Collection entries
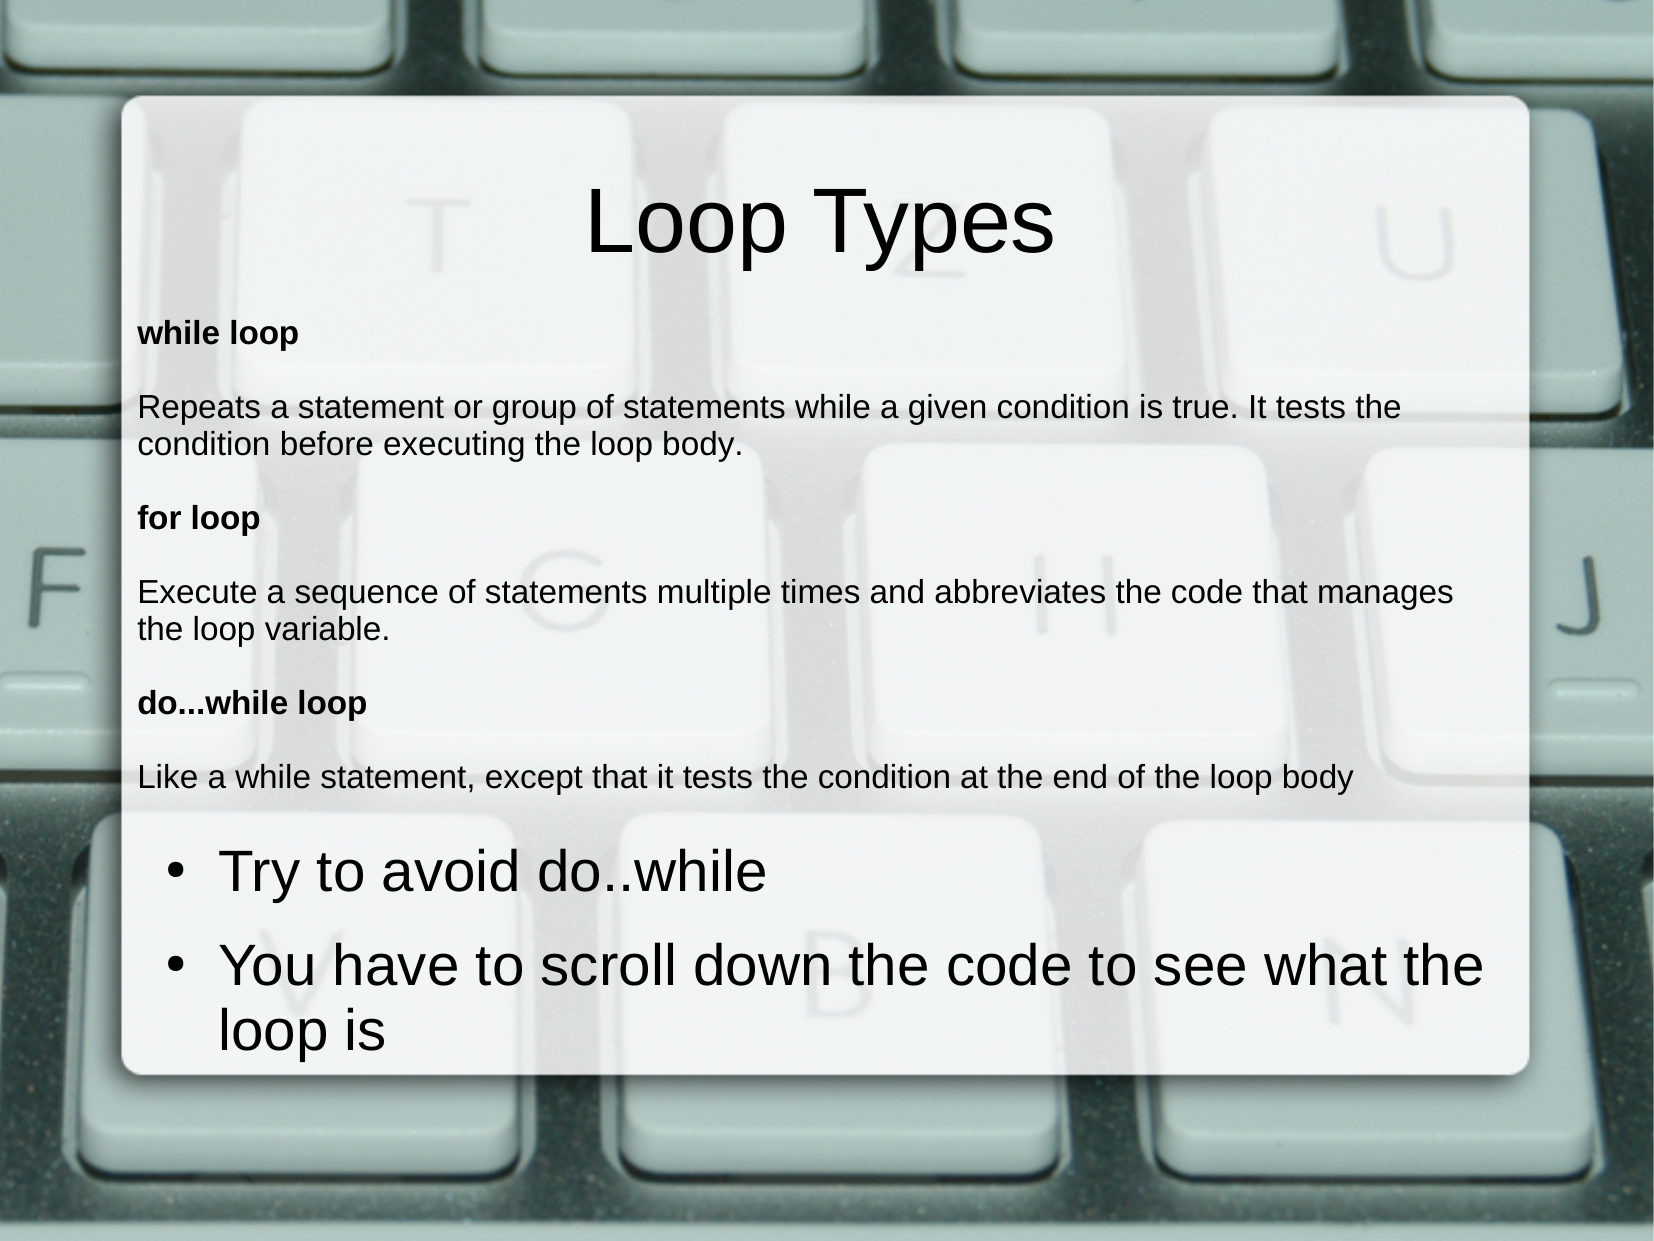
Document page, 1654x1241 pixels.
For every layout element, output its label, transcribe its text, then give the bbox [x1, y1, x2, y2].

picture [0, 0, 1654, 1241]
list Try to avoid do..while You have to scroll down the code to see what the loop is [147, 1040, 1506, 1146]
title Loop Types [135, 117, 1506, 325]
text_box while loop Repeats a statement or group of statements while a given condition is true. It tests the condition before executing the loop body. for loop Execute a sequence of statements multiple times and abbreviates the code that manages the loop variable. do...while loop Like a while statement, except that it tests the condition at the end of the loop body [137, 314, 1654, 1040]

*Exercise brief*.
Rewrite the material with "bbox" swapped for "bounding box" and everything else kept the same. Leave the pictures out of your answer.

*Complete answer*.
Document page, 1654x1241 pixels.
For every layout element, output its label, transcribe its text, then give the bounding box [x1, y1, x2, y2].

picture [0, 0, 1654, 1241]
list Try to avoid do..while You have to scroll down the code to see what the loop is [147, 1040, 1506, 1146]
title Loop Types [135, 117, 1506, 325]
text_box while loop Repeats a statement or group of statements while a given condition is true. It tests the condition before executing the loop body. for loop Execute a sequence of statements multiple times and abbreviates the code that manages the loop variable. do...while loop Like a while statement, except that it tests the condition at the end of the loop body [137, 314, 1654, 1040]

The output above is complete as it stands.